Recently I saw an HD widescreen version of the movie To Gillian on her 37th Birthday. I noticed that something seemed off in a particular scene that I remember seeing more of previously. Particularly the bottom half of one of the girls in a thong bikini. Out of curiosity, I went back to the 4:3 version of the film and sure enough, full-bottom was on display. Resulting in me now referring to the HD widescreen version as the half-assed version of the movie.
While this may be minor, it is nonetheless disappointing to me. The goal of an HD widescreen release is to have the best copy possible. But it seems to me that if we are missing frame information we previously had in a prior lower resolution release, then we are not getting the best copy possible. We are simply having to chose between either greater resolution or more frame information. A tough choice depending on the film.
I’m sure the director always intended the film to be widescreen and simply shot more square for breathing room in post or whatever. But the fact that there was a home video release that showed more of the film frame, puts us in a predicament because now I want an HD 4:3 release that gives me the best of both. Sigh.

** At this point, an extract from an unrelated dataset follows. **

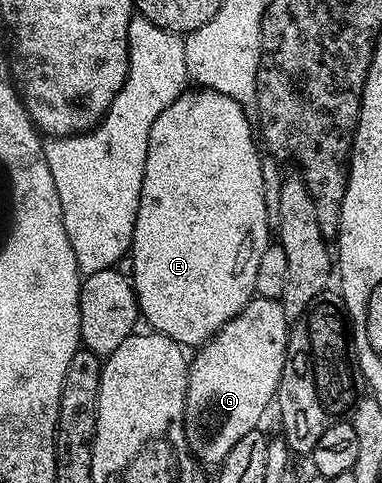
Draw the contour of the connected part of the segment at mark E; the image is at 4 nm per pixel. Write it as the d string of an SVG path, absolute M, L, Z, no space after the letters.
M186 91L178 95L175 103L155 119L155 127L151 127L151 139L147 143L147 163L143 171L143 187L139 195L139 211L135 219L133 232L133 273L131 284L133 294L137 296L137 307L150 330L162 333L178 341L182 347L200 347L212 339L228 321L233 321L243 311L247 302L253 300L257 288L255 275L259 272L259 259L263 251L271 243L271 205L265 202L265 173L261 170L261 157L257 154L258 142L255 140L255 129L246 106L240 105L227 95L219 95L208 91Z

I’m sure the next question is, do you even care if it isn’t a woman’s behind that is being cut off? As in, would you care if it was just the top and bottom of a building being cut off or something? The answer is yes I would care. Make no mistake that I value certain content (like a woman’s behind) more than other content (like a building). Yes, I’m biased in that way. That said, the fact that there is any missing frame information we previously had, does irk me. Will I notice it’s missing if it’s just the top and bottom of a building the way I did when it’s a woman’s behind? Maybe or maybe not. It’s more the principle of the matter that we aren’t being given all the frame information we were given before. Especially when I know there is more to be seen whether I notice it on a scene by scene basis or not.